Records from a data source

"""

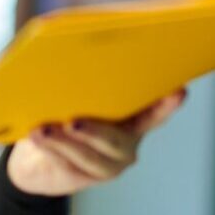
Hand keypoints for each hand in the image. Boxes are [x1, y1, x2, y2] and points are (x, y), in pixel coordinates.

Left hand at [7, 89, 186, 195]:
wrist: (35, 155)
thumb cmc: (60, 111)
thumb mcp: (72, 92)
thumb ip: (79, 75)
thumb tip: (59, 36)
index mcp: (132, 118)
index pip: (155, 112)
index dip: (166, 104)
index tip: (178, 91)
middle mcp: (126, 144)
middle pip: (117, 141)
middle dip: (95, 131)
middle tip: (73, 121)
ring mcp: (106, 166)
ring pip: (89, 155)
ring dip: (64, 141)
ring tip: (43, 128)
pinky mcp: (82, 178)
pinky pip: (67, 163)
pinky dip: (51, 148)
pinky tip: (37, 135)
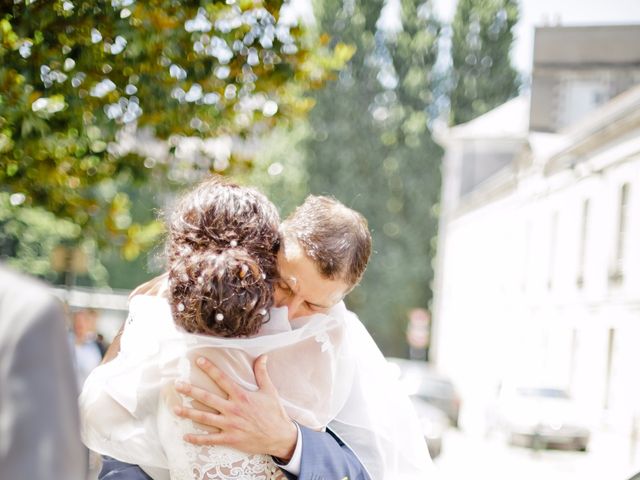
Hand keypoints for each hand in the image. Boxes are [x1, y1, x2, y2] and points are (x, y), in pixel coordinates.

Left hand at [173, 355, 297, 460]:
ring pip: (204, 418)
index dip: (210, 369)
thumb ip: (262, 373)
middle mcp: (233, 409)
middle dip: (191, 391)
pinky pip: (210, 439)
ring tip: (174, 409)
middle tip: (177, 385)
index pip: (222, 379)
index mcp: (241, 396)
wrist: (279, 437)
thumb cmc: (274, 413)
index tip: (198, 361)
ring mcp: (230, 425)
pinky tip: (186, 436)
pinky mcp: (230, 439)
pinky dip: (197, 439)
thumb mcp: (269, 391)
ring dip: (188, 413)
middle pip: (207, 398)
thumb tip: (263, 356)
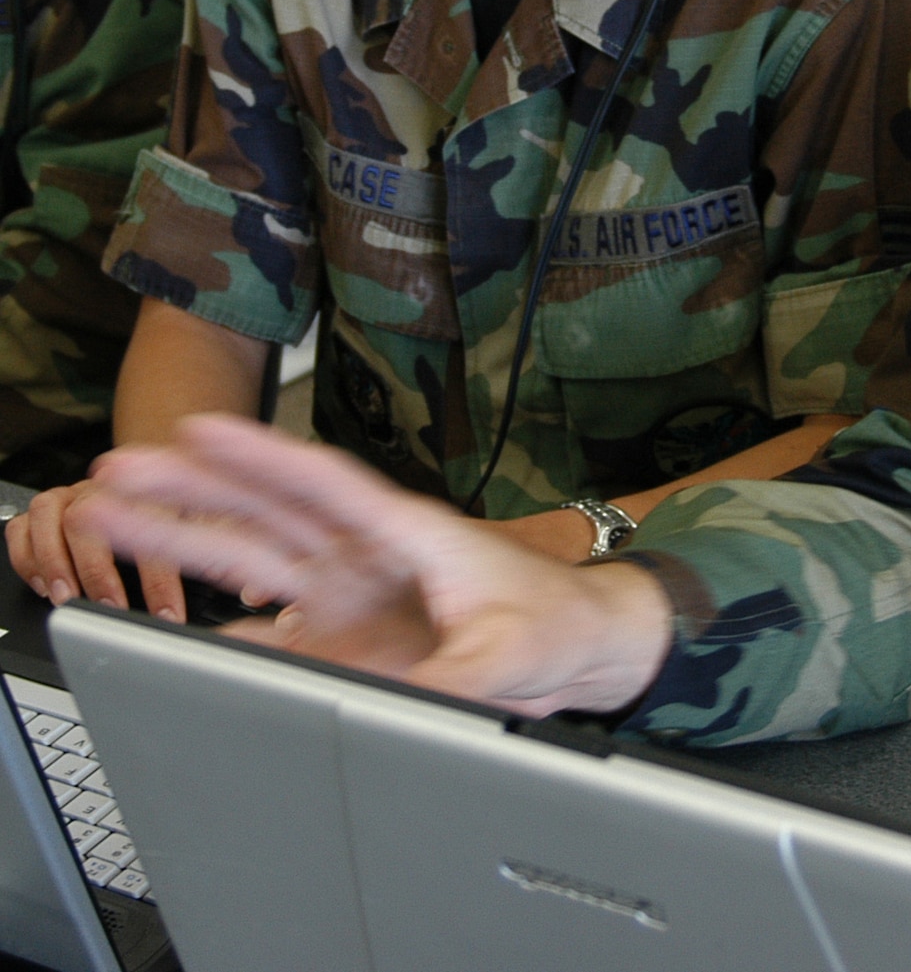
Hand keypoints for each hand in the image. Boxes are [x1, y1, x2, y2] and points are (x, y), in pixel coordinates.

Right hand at [6, 477, 185, 620]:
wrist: (133, 480)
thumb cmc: (163, 512)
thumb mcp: (190, 525)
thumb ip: (191, 551)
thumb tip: (194, 601)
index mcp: (146, 488)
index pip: (156, 528)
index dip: (160, 580)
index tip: (167, 616)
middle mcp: (102, 487)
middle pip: (90, 517)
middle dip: (98, 570)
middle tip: (110, 608)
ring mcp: (69, 496)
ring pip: (50, 516)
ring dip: (56, 563)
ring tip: (68, 599)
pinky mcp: (41, 510)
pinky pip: (20, 529)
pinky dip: (27, 560)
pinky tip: (43, 587)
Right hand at [72, 416, 673, 716]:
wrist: (579, 646)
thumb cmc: (554, 622)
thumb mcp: (512, 650)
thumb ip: (458, 676)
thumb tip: (414, 699)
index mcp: (405, 532)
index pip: (323, 485)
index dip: (263, 456)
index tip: (205, 429)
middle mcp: (364, 555)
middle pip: (267, 510)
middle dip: (193, 487)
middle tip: (123, 465)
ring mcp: (346, 593)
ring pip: (250, 554)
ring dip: (184, 536)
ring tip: (114, 514)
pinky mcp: (341, 637)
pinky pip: (265, 629)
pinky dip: (217, 627)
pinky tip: (167, 626)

"""

* TASK STATEMENT
Your answer should be the lines above, word for word, from the line with "ring dip: (64, 141)" through the line with "thumb cmc: (163, 512)", minus the pictures.

* TASK ANSWER
ring dip: (64, 141)
ring tip: (43, 128)
pinky mcp: (82, 178)
pinky pip: (67, 163)
pinky dip: (51, 148)
pinky tip: (37, 135)
Hand keypoints for each hand in the image. Boxes are [x1, y1, x2, y2] and points are (x, y), in pixel coordinates.

Left hand at [173, 355, 297, 460]:
ring pip: (204, 418)
index dip: (210, 369)
thumb ip: (262, 373)
middle mcp: (233, 409)
middle dip: (191, 391)
pinky pip: (210, 439)
ring tip: (174, 409)
middle tip: (177, 385)
index pip: (222, 379)
index mcp: (241, 396)
wrist: (279, 437)
thumb cmc: (274, 413)
index tip: (198, 361)
ring mcp: (230, 425)
pinky tip: (186, 436)
pinky mcp: (230, 439)
pinky dip: (197, 439)
thumb mcp: (269, 391)
ring dip: (188, 413)
middle pip: (207, 398)
thumb tip: (263, 356)
Hand keypoints for each hand in the image. Boxes are [x1, y1, x2, y2] and points are (x, y), in pixel coordinates.

Right hand at [6, 477, 185, 620]:
wrist: (133, 480)
thumb cmc: (163, 512)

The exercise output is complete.